### SUPPLIED DATA

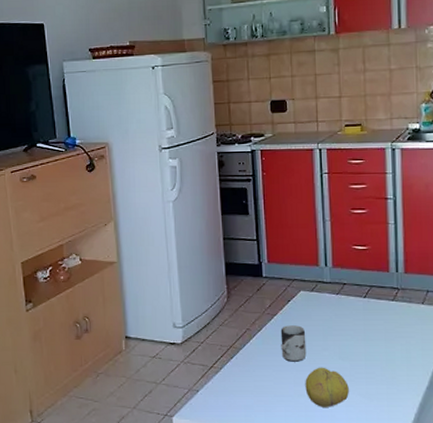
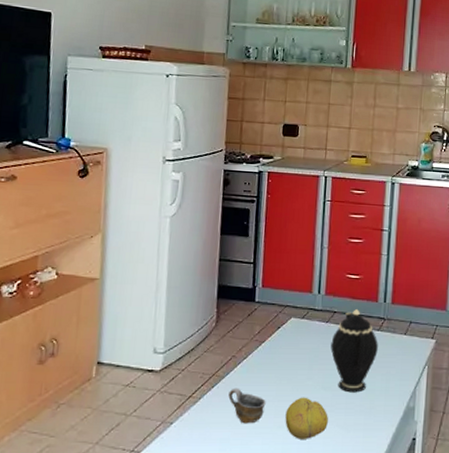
cup: none [247,358,284,392] -> present [228,388,266,424]
cup: present [280,325,307,362] -> none [265,353,292,392]
teapot: none [344,279,394,363] -> present [330,308,378,393]

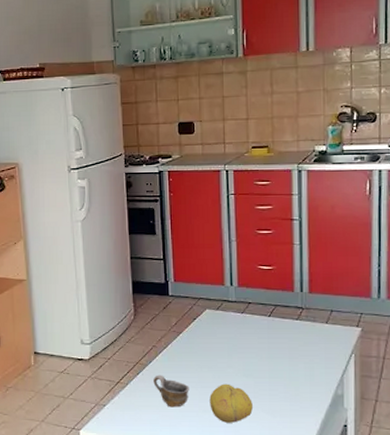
teapot: present [330,308,378,393] -> none [248,298,298,380]

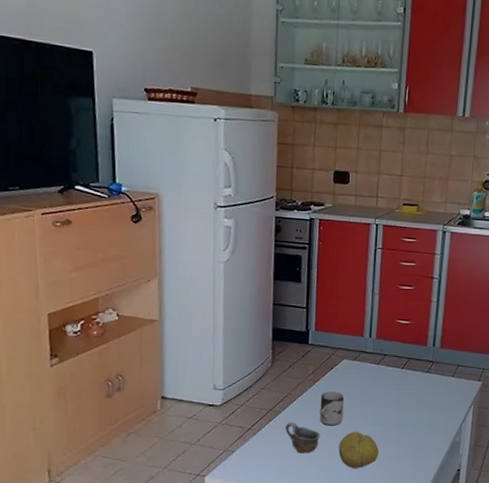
cup: none [186,343,211,378] -> present [319,391,345,426]

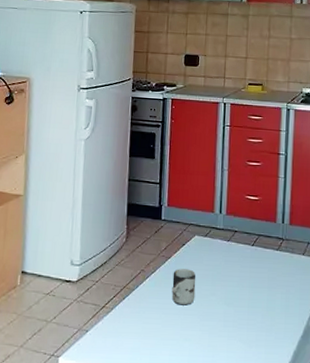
cup: present [285,422,320,454] -> none [138,300,173,335]
fruit: present [338,431,379,468] -> none [191,311,231,353]

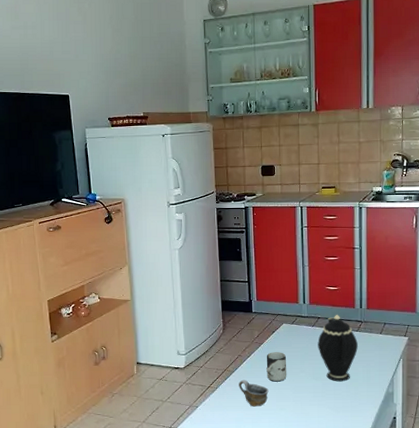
cup: none [138,300,173,335] -> present [239,379,269,407]
teapot: none [232,228,278,310] -> present [318,314,358,382]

######

◆ WORK INSTRUCTION: This exercise calls for the line containing "cup: none [138,300,173,335]" and each line after it in the records, copied exactly.

◆ ANSWER SPACE:
cup: none [138,300,173,335] -> present [239,379,269,407]
teapot: none [232,228,278,310] -> present [318,314,358,382]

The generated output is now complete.